Goal of the exercise: Below is a listing; reproduce exactly its lines from the one containing "Bike repair station" to its last line, both ends kept, and no other lines.

[Opening Given material section]

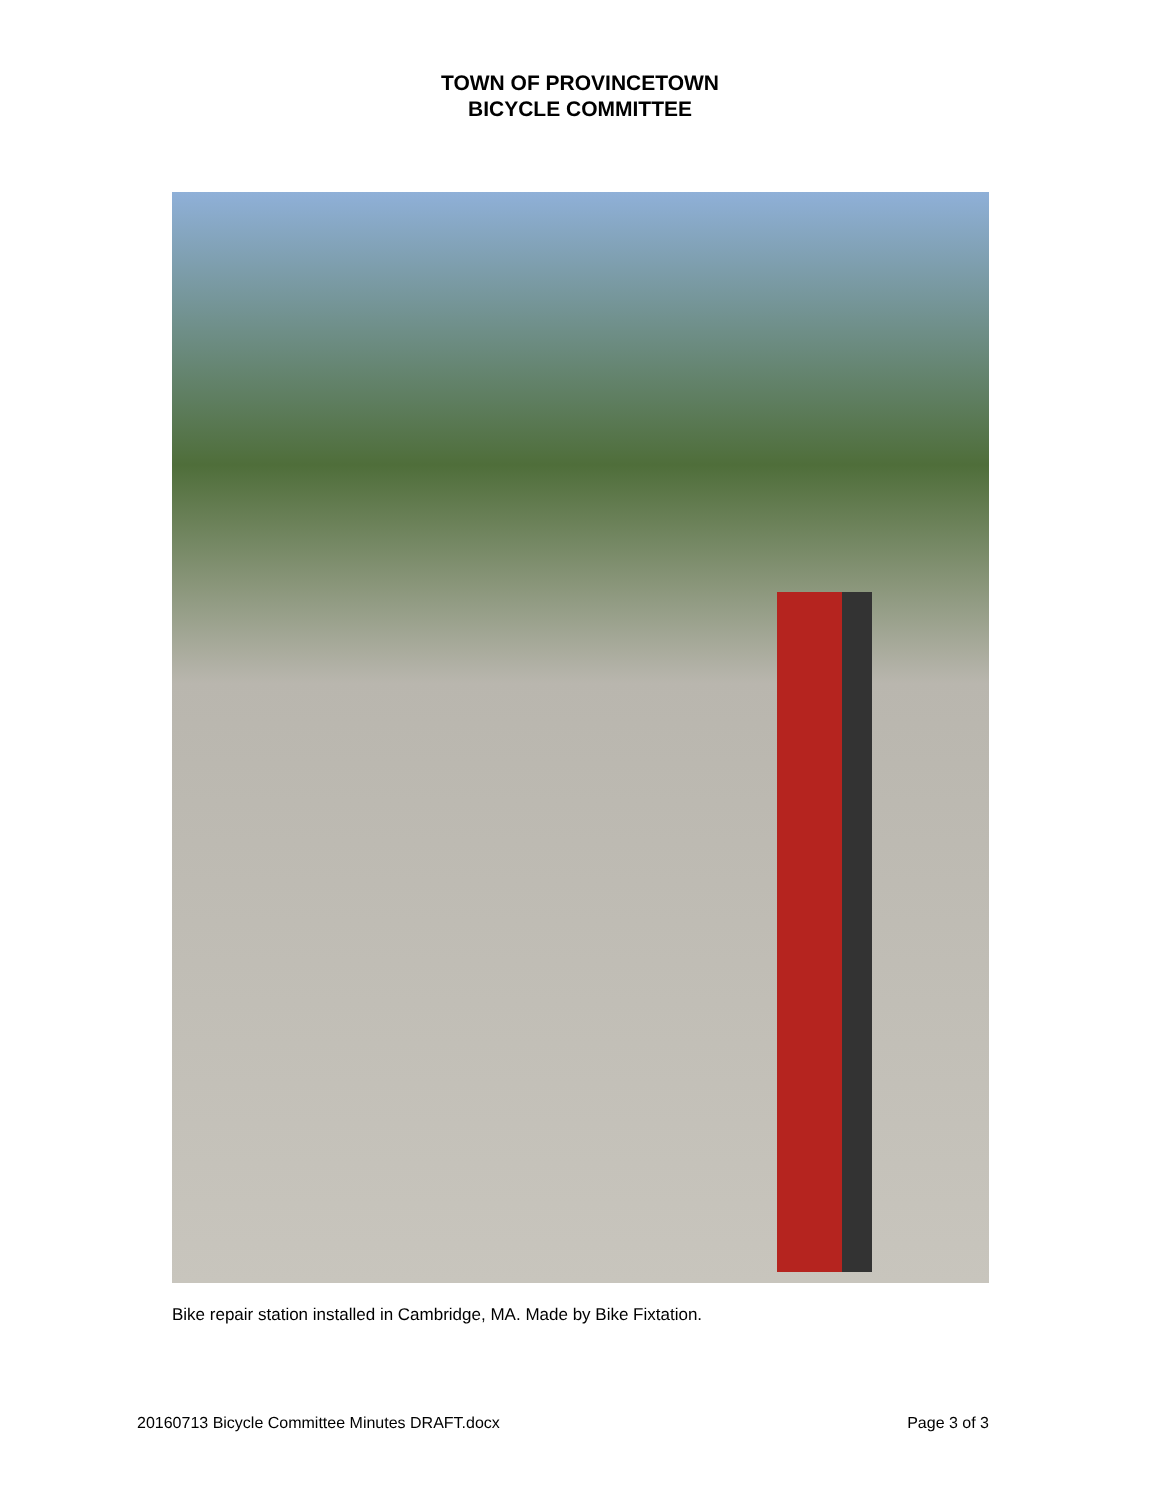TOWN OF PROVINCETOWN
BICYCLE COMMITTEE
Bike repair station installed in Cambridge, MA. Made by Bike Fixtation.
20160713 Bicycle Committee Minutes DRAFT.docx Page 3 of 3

[Closing Given material section]

Written solution:
Bike repair station installed in Cambridge, MA. Made by Bike Fixtation.
20160713 Bicycle Committee Minutes DRAFT.docx Page 3 of 3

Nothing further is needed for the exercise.